Ofsted Short Inspections

7 March 2017

Commenting on a reliability study of short inspections, published by Ofsted, Kevin Courtney, General Secretary of the NUT, the largest teachers’ union, said:

“This is a thorough and honest report from Ofsted which seeks to examine the reliability of its short inspections for ‘good’ schools that were introduced in September 2015. As Ofsted itself points out, it was neither an evaluation of the validity of Ofsted inspections, nor was it a reliability indicator of full section 5 inspections.*

“School inspection is a high-stakes process with potentially extreme consequences for senior leaders, teachers and school communities. It is to be welcomed that Ofsted is committed to making the current school inspection process as robust and independent as possible and studies of this sort are a necessary part of that process.

“However given the limitation of this research the NUT concurs with Ofsted that further research is required in order to establish the reliability of inspection more broadly as well as investigating the overall validity of school inspection for determining school quality.

“It is frankly astonishing that reviews of reliability and validity have not been carried out previously. Many head teachers will tell you that it is the fear of Ofsted that is driving the huge overwork of teachers and in turn driving the teacher shortage.

The NUT believes that there is a better approach to school accountability in which the primary goal of school evaluation should be to help schools move forward through critical self-evaluation. Head teachers and teachers should be at the forefront of evaluating their school, with the inspectors' role being to scrutinise the self-evaluation rather than make judgements themselves without sufficient time and evidence.

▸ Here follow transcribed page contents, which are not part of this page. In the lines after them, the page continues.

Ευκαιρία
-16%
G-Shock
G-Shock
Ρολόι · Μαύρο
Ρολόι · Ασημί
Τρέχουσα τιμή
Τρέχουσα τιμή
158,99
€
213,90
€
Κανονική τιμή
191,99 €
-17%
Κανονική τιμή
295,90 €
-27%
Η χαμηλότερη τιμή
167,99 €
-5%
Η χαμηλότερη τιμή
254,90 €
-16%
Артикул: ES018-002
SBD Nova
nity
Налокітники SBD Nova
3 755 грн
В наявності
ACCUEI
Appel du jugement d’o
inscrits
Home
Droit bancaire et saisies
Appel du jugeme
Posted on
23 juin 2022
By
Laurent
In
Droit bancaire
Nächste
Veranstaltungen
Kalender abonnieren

“Effective evaluation should equip teachers with the know-how to evaluate the quality of learning in their classrooms so that they do not have to rely on an external view, whilst welcoming other perspectives because they can enhance and strengthen good practice.”

*Editor’s Notes

The report aimed to evaluate how frequently two inspectors independently conducting a short inspection of the same school on the same day agreed whether the school remained ‘good’ or whether they needed further evidence via a full section 5 inspection in order to reach a secure judgement. The study involved 24 primary schools that had been judged as ‘good’ at their previous inspection and which had between 250 and 500 pupils on roll. All the schools involved in the study had agreed to take part. The schools were given a ‘live’ inspection on the same day by a ‘lead’ and ‘methodology’ inspector who were expected to conduct their inspections independently.

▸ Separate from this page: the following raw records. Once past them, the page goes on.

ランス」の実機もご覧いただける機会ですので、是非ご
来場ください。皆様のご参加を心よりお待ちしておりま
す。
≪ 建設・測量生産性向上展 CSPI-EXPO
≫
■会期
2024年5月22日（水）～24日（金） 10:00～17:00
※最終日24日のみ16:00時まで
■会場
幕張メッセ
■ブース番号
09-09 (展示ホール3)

While the report concludes that in 22 of the 24 completed inspections, inspectors agreed on their final judgement at the end of the short inspection, the report itself highlights a number of limitations of the study:

  • First, the sample size was just a third of that originally intended and, as Ofsted states, “the small sample size means there is limited external validity to these findings. It is someway short of the calculated sample required for statistical validity.” (paragraph 60, page 28-9)
  • Second, only four of those inspections in the sample were overseen by independent observers who were tasked with ensuring the inspectors did not confer during the inspection. And in two of these four inspections, as Ofsted admits, the observers were not fully independent as they were former HMI. (see paragraph 53, page 23)  Ofsted itself concludes that, “we cannot be completely sure that all of the inspectors in the test inspections arrived at their judgements independently.” (paragraph 86, page 36)
  • Third, the study does not seek to address whether the section 5 Ofsted framework was reliable since it has not itself been subject to a methodology test. (paragraph 99, page 39).
  • Fourth, there has been no analysis of the impact of Ofsted’s quality assurance work on the reliability of inspection outcomes. (paragraph 100, page 40).
  • In addition, the NUT believes that there are other aspects of the study which were flawed and may have influenced the overall findings. These include the fact that:
  • Both the lead and methodology inspector jointly attended the initial meeting with the head teacher where the logistics of the inspections were agreed, the head and senior leadership team explained their self-evaluation and key lines of enquiry were agreed. (paragraph 40, page 17) It is difficult to accept that the two inspectors would begin their independent inspections without some shared assumptions at the outset.
  • Second, the post-inspection interviews with the lead and methodology inspectors were conducted several months after the inspection took place. (paragraph 54, page 23) This is problematic in terms of being able to make a robust evaluation of the inspectors’ genuine experience of the process since these are highly likely to have been influenced by hindsight and possible discussion with colleagues so long after the event.
  • Third, one inspector indicated a feeling of nervousness when discussing with their fellow inspector who was going to reveal their independent judgement first. The desire to confirm one another’s findings is perhaps not surprising and while this was expressed by just one inspector, it is quite likely to have influenced the behaviour of others.  As the report notes: “It is unlikely similar views would be expressed if there had not been something important riding on the eventual independent outcomes of both inspectors.” (paragraph 84, page 35-6)
  • Fourth, the research was conducted by Ofsted itself. To ensure full confidence in the outcome, Ofsted should in future commission independent third party researchers for such an important exercise.